Un problema di cui sembra essere consapevole, in ragione del fatto di essere egli stesso un medico, il Professor Orazio Schillaci, il luminare scelto dalla premier Giorgia Meloni per guidare il delicato dicastero della sanità. Il cui Consiglio superiore, massimo organismo collegiale consultivo del ministro, ha istituito un gruppo di lavoro affidato al dottor Gherlone, con l’obiettivo di mettere a punto ipotesi operative le quali, pur non potendo acquisire al bilancio pubblico la totalità della spesa sopportata dalle famiglie in tale ambito, creino comunque le condizioni per accelerare sul fronte della prevenzione e per assicurare quanto meno una minima idonea copertura alle due categorie anagrafiche maggiormente vulnerabili: quelle rispettivamente sotto 15 e sopra i 65 anni di età.
Tuttavia, malgrado un interessamento politico e personale, lo scenario rimane a tinte molto cupe: in una delle ipotesi in campo, si parla addirittura di ridurre a 200 o a 300 milioni al massimo la spesa pubblica dedicata, in un’altra di accrescere la stessa al massimo di 170 o di 340 milioni giusto per ricomprendere in essa la componente della ortodonzia a beneficio di bambini e anziani.
Nulla di più e molto di meno, verrebbe da dire con amarezza, dal momento che la dolcezza non ce la possiamo più permettere poiché caria i denti.
Il governo, per dimostrarsi non insensibile al problema, ha pertanto affidato a un pool di esperti l’incarico di promuovere la creazione di una rete di professionisti sociali che coinvolga gli studi odontoiatrici più inclini a praticare tariffe calmierate – adesioni che dovrebbero essere facilitate dal difficile momento economico vissuto dalla stessa categoria dentistica – e i nuovi laureati insigniti della laurea abilitante in scienze odontoiatriche. Questi ultimi, per legge, sono infatti tenuti a eseguire un numero minimo di prestazioni annuali.

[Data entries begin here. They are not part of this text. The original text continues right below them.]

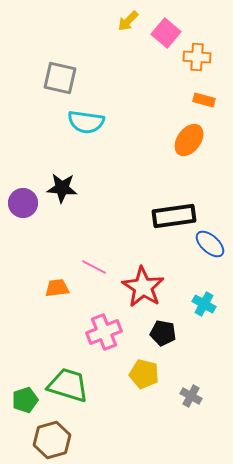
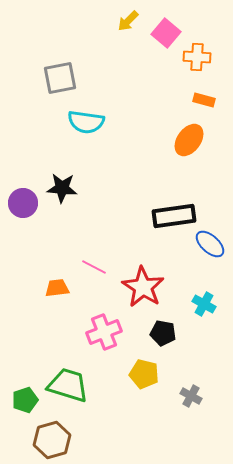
gray square: rotated 24 degrees counterclockwise
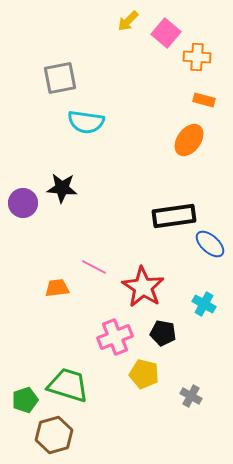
pink cross: moved 11 px right, 5 px down
brown hexagon: moved 2 px right, 5 px up
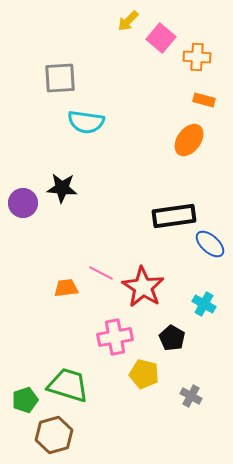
pink square: moved 5 px left, 5 px down
gray square: rotated 8 degrees clockwise
pink line: moved 7 px right, 6 px down
orange trapezoid: moved 9 px right
black pentagon: moved 9 px right, 5 px down; rotated 20 degrees clockwise
pink cross: rotated 12 degrees clockwise
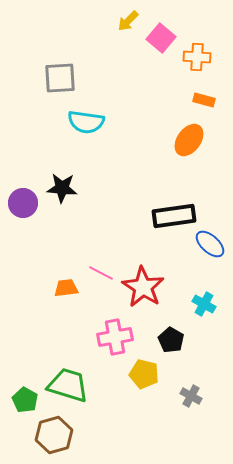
black pentagon: moved 1 px left, 2 px down
green pentagon: rotated 25 degrees counterclockwise
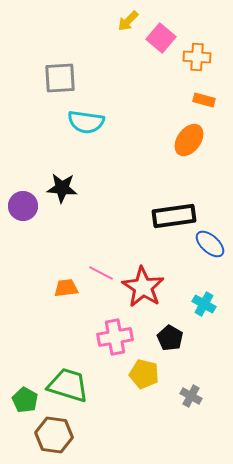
purple circle: moved 3 px down
black pentagon: moved 1 px left, 2 px up
brown hexagon: rotated 24 degrees clockwise
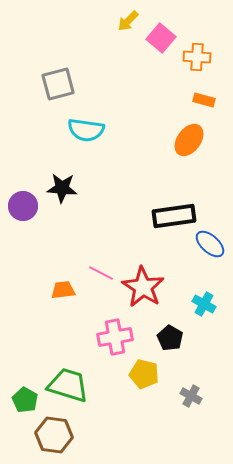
gray square: moved 2 px left, 6 px down; rotated 12 degrees counterclockwise
cyan semicircle: moved 8 px down
orange trapezoid: moved 3 px left, 2 px down
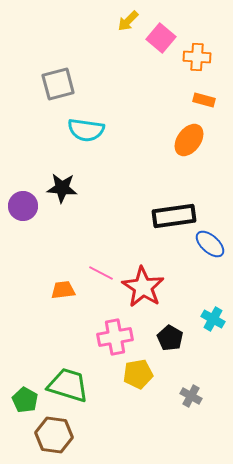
cyan cross: moved 9 px right, 15 px down
yellow pentagon: moved 6 px left; rotated 24 degrees counterclockwise
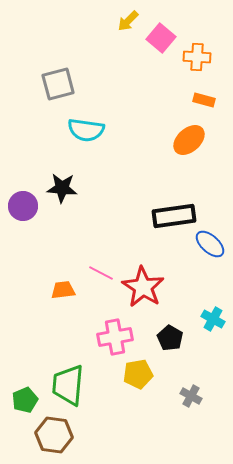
orange ellipse: rotated 12 degrees clockwise
green trapezoid: rotated 102 degrees counterclockwise
green pentagon: rotated 20 degrees clockwise
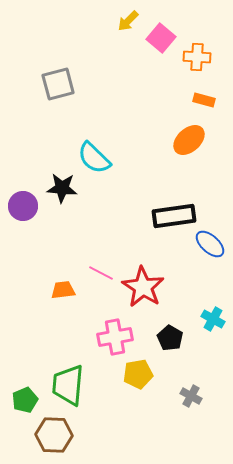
cyan semicircle: moved 8 px right, 28 px down; rotated 36 degrees clockwise
brown hexagon: rotated 6 degrees counterclockwise
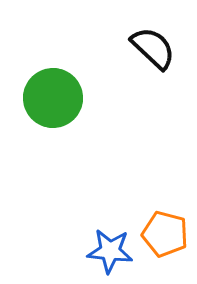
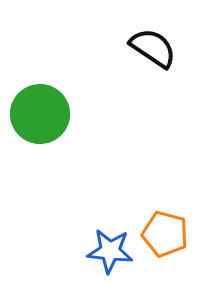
black semicircle: rotated 9 degrees counterclockwise
green circle: moved 13 px left, 16 px down
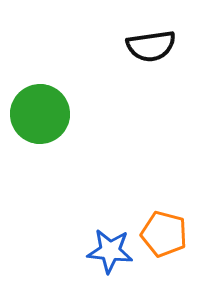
black semicircle: moved 2 px left, 2 px up; rotated 138 degrees clockwise
orange pentagon: moved 1 px left
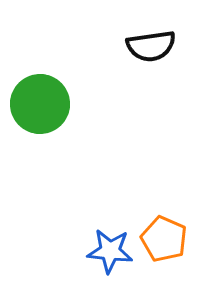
green circle: moved 10 px up
orange pentagon: moved 5 px down; rotated 9 degrees clockwise
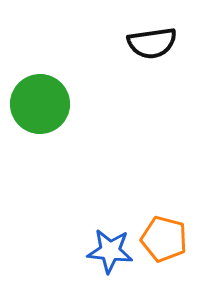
black semicircle: moved 1 px right, 3 px up
orange pentagon: rotated 9 degrees counterclockwise
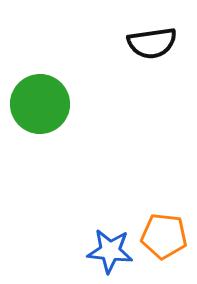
orange pentagon: moved 3 px up; rotated 9 degrees counterclockwise
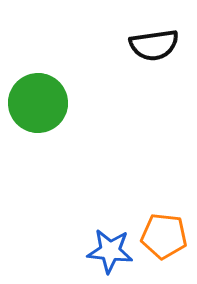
black semicircle: moved 2 px right, 2 px down
green circle: moved 2 px left, 1 px up
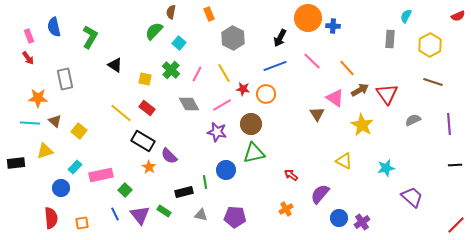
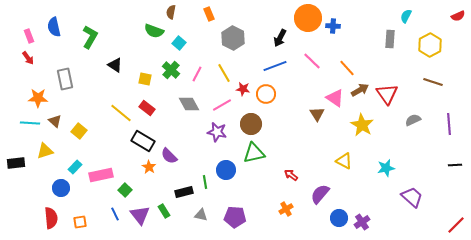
green semicircle at (154, 31): rotated 114 degrees counterclockwise
green rectangle at (164, 211): rotated 24 degrees clockwise
orange square at (82, 223): moved 2 px left, 1 px up
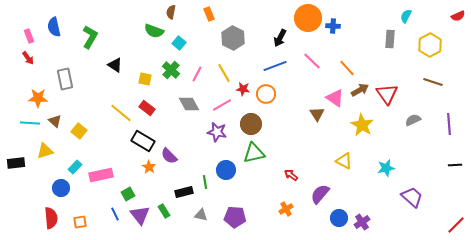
green square at (125, 190): moved 3 px right, 4 px down; rotated 16 degrees clockwise
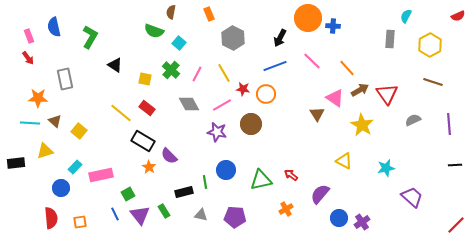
green triangle at (254, 153): moved 7 px right, 27 px down
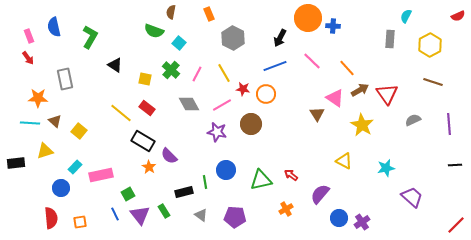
gray triangle at (201, 215): rotated 24 degrees clockwise
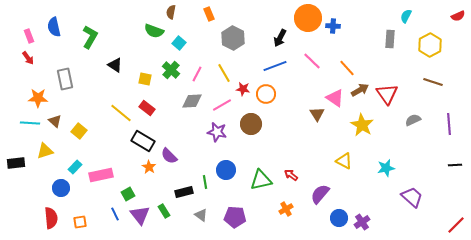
gray diamond at (189, 104): moved 3 px right, 3 px up; rotated 65 degrees counterclockwise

L’intendimento è di erogare 700.000 prestazioni addizionali all’anno tramite le università, oltre a incentivare il ruolo dei dentisti che già operano nel servizio sanitario nazionale, a oggi in maniera del tutto residuale, e a coinvolgere un crescente numero di dentisti privati volontari attraverso il sistema delle convenzioni.
Cifre ancora del tutto insufficienti a raggiungere l’intera platea delle famiglie morse in maniera sempre più dolorosa dalla carie e dalla crisi economica.
Nota dolente finale: né il Ministro Schillaci né altri esperti hanno mai minimamente accennato alla possibilità di dedicare una parte delle tax expenditures, le spese fiscali sostenute dallo Stato per garantire le detrazioni e le deduzioni fiscali di legge, al finanziamento di 9,5 miliardi oggi a carico dei bilanci familiari, ma che con l’accollo delle cure in capo allo Stato vedrebbero il proprio onere calare di anno in anno grazie agli effetti della prevenzione e degli interventi chirurgici relativi.
Insomma, chi ha un problema di carie corre il rischio di doversi rassegnare. O di dover emigrare oltre Adriatico, a oggi l’unica soluzione nei fatti la più efficace e priva di attese.